GREC Associates still suggest terrazzo when designing privately-owned spaces such as restaurant interiors or office lobbies.  But in that they face a second irony.  While a pension fund or venture capital group looking to finance a Midtown Manhattan office building might not, in fact, worry overmuch about how much terrazzo costs to install, von Drehle has learned that they are, conversely, also harder to motivate when it comes to the standard counter-argument; terrazzo costs less in the long run because it lasts for decades.  “A lot of developers in office or restaurant interiors are interested in the next five years, not the next 20 years,” von Drehle observed.  Developers working on projects for private owners like office buildings or shopping centers are likely to either sell the property or renovate it within the next 10 to 20 years, or even less.  So marketing terrazzo to private developers can be rather like trying to market energy-efficiency to homeowners.  The remodeling market still does a brisk business selling efficient replacement windows.  But if a suburbanite installs photovoltaic panels on his roof to generate his own electricity, he might need to wait for over 30 years until his investment pays for itself.  Very few homeowners expect to stay in their homes that long.  Likewise a developer looking to build an office complex or condominium tower has no long-term interest in cost savings,  So offering this developer terrazzo as a floor that lasts forever can, in fact, backfire.

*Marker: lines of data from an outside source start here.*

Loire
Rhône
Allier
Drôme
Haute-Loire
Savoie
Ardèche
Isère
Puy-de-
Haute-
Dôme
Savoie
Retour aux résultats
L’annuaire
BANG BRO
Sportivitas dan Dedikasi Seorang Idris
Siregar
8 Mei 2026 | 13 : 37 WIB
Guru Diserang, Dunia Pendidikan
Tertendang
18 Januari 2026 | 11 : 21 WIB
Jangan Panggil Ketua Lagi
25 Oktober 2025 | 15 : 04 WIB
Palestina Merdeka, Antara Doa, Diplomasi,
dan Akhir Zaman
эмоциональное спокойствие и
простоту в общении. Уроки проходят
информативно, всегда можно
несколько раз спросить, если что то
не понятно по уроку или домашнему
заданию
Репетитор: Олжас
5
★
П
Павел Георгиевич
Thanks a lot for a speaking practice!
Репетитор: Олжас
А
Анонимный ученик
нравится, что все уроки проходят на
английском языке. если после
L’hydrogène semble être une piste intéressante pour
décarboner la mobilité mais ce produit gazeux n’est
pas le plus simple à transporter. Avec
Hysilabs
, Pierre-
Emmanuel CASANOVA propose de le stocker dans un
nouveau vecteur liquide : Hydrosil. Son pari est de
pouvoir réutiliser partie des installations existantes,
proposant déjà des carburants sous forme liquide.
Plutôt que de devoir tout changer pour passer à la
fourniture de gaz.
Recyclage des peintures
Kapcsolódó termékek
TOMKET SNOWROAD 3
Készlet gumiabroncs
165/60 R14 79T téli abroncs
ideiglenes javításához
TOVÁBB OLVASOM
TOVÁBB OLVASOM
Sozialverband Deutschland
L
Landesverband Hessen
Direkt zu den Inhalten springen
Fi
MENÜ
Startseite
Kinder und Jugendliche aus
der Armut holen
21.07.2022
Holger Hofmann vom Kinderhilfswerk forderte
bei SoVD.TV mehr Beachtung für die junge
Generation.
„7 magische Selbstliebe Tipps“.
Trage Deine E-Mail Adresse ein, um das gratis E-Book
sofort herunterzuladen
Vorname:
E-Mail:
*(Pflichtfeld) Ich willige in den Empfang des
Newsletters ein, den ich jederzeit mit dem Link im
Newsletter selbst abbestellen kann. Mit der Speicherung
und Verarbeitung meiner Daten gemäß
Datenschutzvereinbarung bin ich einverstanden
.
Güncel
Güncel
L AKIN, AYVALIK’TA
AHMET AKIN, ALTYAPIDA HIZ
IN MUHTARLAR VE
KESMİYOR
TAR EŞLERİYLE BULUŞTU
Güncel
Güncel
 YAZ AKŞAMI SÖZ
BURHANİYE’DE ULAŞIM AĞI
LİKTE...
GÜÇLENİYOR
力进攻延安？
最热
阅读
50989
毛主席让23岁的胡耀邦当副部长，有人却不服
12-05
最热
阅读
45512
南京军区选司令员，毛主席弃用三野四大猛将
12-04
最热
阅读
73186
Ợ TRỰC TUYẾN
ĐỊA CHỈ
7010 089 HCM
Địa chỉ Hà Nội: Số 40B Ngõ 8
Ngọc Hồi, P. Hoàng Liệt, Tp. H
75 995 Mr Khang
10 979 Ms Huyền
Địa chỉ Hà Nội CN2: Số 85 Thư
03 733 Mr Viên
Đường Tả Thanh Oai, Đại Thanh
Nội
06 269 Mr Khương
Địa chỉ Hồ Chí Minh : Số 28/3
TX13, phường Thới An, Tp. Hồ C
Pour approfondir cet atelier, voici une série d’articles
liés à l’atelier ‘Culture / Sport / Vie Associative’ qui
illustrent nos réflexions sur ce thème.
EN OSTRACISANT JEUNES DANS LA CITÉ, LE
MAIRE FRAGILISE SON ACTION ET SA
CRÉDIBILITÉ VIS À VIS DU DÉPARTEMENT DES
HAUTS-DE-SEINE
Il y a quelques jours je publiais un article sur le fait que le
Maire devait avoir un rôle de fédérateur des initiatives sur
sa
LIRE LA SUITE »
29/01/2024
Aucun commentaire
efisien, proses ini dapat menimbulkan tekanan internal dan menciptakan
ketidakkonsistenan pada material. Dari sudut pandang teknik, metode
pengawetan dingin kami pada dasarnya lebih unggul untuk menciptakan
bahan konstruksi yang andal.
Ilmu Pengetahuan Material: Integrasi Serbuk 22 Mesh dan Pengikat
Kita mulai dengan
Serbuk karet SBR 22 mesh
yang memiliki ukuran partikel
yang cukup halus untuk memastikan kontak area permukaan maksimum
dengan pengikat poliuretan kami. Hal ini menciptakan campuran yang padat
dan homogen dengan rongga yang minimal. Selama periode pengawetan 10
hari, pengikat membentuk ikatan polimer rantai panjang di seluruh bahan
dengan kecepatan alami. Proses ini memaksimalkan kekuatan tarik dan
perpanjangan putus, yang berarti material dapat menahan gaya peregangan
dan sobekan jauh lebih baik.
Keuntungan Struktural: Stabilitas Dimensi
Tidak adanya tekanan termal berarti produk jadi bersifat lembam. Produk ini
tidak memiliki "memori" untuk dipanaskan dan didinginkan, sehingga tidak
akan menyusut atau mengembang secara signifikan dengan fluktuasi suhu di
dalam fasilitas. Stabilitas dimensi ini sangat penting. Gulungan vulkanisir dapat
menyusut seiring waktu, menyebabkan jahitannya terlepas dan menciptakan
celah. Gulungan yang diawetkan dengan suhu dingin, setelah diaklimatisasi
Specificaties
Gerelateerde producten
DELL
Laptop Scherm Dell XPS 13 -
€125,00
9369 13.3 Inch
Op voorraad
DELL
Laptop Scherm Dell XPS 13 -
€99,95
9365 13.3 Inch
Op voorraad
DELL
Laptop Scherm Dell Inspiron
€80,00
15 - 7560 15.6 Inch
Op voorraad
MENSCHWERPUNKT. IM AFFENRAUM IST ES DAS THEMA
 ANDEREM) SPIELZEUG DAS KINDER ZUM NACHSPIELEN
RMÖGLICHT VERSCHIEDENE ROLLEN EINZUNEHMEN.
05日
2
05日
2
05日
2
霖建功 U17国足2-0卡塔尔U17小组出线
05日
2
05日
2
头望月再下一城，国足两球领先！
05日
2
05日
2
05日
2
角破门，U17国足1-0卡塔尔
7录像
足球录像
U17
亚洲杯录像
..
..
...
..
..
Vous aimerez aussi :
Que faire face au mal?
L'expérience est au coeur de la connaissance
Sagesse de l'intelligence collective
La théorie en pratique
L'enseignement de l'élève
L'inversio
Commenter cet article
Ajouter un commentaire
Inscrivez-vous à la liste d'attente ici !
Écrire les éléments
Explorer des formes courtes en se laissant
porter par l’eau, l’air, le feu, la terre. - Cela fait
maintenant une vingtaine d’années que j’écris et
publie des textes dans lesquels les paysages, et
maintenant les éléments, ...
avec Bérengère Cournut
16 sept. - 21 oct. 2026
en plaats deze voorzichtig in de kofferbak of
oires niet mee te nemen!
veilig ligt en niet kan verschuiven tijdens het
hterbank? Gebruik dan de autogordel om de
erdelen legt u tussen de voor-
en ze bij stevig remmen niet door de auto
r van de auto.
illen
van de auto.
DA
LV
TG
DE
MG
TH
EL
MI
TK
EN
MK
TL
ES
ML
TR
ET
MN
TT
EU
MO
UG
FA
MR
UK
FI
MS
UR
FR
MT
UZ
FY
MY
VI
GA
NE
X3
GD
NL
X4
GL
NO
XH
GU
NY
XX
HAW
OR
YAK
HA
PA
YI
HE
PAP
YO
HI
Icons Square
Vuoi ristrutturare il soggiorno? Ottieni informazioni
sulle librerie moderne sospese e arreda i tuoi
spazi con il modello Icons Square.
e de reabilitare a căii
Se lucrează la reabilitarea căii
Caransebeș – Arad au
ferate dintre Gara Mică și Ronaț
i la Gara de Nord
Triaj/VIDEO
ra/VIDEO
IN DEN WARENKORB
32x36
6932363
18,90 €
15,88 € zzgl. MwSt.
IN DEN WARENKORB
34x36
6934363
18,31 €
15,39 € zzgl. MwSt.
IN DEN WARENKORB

That doesn’t mean that the developer raising the Midtown Manhattan office building can’t be inspired to try terrazzo over marble in the lobby.  The architect simply has to find the right way to motivate the client.  And that architect should notice that the same developer is likely to spend a lot of money for a work of art or sculpture to grace a grand, sunny, atrium lobby.  The idea is to turn heads.  So why not include art in the floor as well?

An architect can stress to a developer who wants to build a private commercial property that terrazzo can be used to create a statement in a competitive market.  A property owner can invite visitors to walk on a remarkable work of art, a splash of color and design that makes the property stand out among its peers.  Terrazzo allows far more flexibility than granite or marble flooring in this regard.  For a property competing for tenants, an elegant floor design can be a real bonus.

Architects should also stress for private projects terrazzo’s sustainability, if not its durability.  A new developer will look to advertise a new property while it is under construction, as well as when it is finished.  In the 21st century, that means telling potential tenants that a new building has a LEED certification.  Terrazzo flooring can be a part of that certification, relying on locally-sourced and recycled or reused materials.

For municipal government bodies and other institutions, terrazzo flooring enjoys a lot of momentum.  They can see the value in a flooring system that lasts indefinitely.  For private developers, terrazzo can be used—in several different ways—to create an image that can enhance a property’s marketability.